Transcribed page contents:
= Beginning of Section =
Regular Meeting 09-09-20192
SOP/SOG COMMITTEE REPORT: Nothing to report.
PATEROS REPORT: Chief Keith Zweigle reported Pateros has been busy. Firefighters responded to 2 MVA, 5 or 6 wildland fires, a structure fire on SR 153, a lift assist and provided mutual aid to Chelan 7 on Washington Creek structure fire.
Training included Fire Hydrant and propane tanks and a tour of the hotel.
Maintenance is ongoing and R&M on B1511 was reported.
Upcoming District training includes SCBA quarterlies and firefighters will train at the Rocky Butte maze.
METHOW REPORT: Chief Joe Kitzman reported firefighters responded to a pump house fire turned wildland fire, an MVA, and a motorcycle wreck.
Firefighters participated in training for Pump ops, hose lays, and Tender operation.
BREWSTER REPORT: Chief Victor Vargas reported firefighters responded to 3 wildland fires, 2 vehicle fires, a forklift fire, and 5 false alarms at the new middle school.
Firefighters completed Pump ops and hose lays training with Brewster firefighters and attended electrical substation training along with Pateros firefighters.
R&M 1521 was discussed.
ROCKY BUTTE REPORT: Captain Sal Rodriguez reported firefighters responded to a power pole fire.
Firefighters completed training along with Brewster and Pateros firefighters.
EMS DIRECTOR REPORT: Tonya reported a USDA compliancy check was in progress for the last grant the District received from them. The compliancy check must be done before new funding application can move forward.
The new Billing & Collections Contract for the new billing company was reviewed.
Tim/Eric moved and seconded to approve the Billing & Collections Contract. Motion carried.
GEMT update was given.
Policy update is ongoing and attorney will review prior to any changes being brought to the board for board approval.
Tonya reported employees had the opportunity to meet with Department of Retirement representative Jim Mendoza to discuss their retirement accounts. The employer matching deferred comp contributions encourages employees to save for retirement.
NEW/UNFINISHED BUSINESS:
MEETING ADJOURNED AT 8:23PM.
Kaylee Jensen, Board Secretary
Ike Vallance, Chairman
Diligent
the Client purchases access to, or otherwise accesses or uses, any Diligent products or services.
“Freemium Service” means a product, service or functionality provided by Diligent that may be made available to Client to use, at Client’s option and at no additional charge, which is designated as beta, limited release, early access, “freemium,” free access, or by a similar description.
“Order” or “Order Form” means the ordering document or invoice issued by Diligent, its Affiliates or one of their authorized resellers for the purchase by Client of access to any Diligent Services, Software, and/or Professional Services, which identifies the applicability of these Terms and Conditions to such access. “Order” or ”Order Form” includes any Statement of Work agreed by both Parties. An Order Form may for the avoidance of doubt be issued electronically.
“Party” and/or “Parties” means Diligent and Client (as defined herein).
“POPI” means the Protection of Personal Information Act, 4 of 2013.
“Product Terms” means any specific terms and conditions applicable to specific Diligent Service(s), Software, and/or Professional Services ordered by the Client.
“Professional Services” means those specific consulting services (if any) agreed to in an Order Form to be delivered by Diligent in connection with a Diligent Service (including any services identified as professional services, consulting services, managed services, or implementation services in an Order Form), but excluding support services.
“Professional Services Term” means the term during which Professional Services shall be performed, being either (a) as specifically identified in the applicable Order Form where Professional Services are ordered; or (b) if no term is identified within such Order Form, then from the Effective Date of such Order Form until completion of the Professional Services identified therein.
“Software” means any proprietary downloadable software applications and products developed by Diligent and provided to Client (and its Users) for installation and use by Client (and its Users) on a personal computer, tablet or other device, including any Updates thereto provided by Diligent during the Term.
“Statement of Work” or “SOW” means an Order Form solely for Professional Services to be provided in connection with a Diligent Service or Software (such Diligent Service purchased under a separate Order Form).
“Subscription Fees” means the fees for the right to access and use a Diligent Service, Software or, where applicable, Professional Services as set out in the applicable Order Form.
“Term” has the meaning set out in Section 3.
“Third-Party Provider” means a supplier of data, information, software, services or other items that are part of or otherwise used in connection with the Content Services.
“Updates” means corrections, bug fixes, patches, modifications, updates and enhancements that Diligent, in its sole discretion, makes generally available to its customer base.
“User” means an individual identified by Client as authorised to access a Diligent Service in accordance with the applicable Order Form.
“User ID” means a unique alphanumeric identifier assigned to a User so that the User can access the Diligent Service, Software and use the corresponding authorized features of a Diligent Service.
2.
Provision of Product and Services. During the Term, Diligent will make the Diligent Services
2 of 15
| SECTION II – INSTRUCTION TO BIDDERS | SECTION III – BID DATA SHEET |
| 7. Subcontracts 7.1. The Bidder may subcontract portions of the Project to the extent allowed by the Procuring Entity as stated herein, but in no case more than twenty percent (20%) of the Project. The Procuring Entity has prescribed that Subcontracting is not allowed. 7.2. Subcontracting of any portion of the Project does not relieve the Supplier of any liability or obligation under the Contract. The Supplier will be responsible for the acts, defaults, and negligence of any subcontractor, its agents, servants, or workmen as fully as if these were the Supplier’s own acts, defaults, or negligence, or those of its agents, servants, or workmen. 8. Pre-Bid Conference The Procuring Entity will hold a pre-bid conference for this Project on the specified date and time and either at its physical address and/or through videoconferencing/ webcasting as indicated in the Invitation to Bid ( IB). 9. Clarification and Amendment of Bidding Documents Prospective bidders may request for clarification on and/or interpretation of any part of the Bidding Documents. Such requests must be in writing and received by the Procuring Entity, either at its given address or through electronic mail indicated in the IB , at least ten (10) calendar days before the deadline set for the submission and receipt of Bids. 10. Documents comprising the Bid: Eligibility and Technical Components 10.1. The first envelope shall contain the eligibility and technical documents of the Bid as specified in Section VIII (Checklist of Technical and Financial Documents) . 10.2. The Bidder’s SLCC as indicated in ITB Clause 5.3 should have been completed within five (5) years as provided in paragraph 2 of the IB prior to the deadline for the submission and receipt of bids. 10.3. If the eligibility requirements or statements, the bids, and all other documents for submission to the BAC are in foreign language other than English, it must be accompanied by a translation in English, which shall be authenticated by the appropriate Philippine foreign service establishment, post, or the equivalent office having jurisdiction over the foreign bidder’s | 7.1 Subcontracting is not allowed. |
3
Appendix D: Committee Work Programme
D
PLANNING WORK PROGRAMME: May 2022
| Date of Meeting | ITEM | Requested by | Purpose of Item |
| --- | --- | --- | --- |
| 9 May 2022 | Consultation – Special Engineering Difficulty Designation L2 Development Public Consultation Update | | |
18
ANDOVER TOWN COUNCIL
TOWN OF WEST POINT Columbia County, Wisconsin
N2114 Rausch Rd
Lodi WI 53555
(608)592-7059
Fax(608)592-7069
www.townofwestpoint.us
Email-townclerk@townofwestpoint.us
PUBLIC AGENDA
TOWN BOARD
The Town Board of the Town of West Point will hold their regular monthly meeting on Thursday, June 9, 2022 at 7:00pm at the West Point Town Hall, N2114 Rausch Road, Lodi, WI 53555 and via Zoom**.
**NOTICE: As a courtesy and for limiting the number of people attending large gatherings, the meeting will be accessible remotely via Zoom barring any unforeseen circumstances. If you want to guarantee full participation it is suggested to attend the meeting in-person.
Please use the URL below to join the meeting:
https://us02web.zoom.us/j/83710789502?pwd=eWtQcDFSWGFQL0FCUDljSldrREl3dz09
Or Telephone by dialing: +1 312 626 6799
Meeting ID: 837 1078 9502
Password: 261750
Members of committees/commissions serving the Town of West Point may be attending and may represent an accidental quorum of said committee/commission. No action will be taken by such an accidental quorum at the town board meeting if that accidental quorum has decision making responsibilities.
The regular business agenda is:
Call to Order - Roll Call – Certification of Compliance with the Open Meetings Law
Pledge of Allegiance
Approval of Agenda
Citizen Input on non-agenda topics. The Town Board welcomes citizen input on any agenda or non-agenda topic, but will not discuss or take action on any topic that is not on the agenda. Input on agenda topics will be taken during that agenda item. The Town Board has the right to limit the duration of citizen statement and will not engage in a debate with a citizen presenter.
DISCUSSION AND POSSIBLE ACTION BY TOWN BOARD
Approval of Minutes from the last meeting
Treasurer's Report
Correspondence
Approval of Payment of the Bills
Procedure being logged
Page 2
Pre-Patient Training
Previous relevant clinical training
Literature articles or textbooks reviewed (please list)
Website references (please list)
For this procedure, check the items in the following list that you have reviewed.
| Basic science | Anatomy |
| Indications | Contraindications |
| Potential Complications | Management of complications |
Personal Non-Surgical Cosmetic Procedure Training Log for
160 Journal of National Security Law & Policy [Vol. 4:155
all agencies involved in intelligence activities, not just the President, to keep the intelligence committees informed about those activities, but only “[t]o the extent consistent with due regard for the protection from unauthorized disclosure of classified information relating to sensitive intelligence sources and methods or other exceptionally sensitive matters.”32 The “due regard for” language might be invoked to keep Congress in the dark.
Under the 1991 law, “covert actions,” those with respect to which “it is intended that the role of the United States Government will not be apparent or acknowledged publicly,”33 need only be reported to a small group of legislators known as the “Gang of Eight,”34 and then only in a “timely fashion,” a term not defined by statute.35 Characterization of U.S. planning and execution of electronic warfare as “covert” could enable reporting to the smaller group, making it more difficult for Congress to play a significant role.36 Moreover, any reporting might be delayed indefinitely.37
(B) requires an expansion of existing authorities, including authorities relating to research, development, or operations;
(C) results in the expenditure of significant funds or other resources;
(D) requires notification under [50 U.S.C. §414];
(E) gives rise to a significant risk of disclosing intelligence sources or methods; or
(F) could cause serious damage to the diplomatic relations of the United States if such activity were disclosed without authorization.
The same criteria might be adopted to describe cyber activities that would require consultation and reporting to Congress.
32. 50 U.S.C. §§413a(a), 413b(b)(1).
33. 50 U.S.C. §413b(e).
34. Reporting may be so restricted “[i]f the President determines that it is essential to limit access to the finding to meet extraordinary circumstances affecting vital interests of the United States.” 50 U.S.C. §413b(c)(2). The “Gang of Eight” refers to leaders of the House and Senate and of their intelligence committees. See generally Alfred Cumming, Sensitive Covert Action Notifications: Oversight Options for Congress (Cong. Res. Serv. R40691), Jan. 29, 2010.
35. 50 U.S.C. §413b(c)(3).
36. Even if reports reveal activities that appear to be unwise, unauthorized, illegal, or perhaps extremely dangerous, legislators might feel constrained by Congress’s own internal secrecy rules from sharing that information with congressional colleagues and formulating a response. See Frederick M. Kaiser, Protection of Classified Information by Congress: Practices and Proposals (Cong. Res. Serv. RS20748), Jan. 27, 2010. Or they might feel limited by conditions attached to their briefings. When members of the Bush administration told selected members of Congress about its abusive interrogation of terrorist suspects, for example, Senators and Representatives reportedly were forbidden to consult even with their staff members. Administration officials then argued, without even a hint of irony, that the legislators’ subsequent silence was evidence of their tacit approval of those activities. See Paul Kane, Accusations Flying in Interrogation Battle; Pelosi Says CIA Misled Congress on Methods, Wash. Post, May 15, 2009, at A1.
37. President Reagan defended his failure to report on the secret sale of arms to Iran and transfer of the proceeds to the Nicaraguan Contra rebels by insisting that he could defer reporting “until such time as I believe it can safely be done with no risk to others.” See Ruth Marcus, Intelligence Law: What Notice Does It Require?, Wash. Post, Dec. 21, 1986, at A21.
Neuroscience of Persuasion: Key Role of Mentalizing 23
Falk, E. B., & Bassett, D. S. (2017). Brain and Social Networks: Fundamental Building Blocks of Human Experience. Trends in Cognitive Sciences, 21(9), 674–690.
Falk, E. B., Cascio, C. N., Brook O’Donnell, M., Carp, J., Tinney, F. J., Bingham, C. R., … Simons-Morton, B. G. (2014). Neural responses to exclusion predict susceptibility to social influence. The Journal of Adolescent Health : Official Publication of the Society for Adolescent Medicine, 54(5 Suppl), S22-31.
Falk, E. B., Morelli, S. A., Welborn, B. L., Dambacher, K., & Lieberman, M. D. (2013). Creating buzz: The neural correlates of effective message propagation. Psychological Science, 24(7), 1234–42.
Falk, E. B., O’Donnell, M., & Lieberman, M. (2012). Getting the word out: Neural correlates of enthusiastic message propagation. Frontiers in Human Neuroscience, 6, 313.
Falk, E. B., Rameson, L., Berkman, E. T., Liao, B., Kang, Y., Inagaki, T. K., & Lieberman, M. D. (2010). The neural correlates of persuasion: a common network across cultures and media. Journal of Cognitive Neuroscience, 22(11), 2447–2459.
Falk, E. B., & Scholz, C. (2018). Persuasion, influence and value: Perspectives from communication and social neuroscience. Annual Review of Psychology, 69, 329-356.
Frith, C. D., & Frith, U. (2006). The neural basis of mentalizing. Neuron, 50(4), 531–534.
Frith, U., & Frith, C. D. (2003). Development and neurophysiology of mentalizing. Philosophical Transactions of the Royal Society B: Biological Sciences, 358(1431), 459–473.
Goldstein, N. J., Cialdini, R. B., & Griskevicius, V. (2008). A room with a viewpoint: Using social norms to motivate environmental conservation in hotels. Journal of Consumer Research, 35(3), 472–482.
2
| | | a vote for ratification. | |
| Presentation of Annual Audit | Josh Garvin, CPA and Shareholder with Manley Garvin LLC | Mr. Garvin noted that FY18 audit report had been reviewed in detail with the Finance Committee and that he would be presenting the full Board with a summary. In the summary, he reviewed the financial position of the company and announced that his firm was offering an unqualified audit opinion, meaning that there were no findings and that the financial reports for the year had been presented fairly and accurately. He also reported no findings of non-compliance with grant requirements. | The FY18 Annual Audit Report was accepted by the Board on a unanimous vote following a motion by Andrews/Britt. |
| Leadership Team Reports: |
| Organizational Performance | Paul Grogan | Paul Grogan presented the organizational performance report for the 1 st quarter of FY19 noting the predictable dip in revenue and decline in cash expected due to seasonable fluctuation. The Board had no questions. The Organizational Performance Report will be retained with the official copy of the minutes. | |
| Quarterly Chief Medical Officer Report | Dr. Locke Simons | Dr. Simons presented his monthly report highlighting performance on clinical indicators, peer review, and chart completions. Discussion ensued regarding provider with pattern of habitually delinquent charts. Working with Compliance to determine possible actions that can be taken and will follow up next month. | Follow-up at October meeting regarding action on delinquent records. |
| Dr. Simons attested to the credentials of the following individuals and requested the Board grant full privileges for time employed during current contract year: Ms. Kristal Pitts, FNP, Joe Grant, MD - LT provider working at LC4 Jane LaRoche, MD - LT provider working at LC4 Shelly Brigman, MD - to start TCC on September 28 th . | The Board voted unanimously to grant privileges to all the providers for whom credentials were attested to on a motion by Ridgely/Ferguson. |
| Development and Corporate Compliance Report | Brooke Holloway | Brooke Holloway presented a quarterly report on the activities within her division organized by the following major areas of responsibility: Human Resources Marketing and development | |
= End of Section =
Going back over the entries above, copy word for word every line from the one that has "DISCUSSION AND POSSIBLE ACTION BY TOWN BOARD" on through the one that has "of complications |".

### Output for this exercise
DISCUSSION AND POSSIBLE ACTION BY TOWN BOARD
Approval of Minutes from the last meeting
Treasurer's Report
Correspondence
Approval of Payment of the Bills
Procedure being logged
Page 2
Pre-Patient Training
Previous relevant clinical training
Literature articles or textbooks reviewed (please list)
Website references (please list)
For this procedure, check the items in the following list that you have reviewed.
| Basic science | Anatomy |
| Indications | Contraindications |
| Potential Complications | Management of complications |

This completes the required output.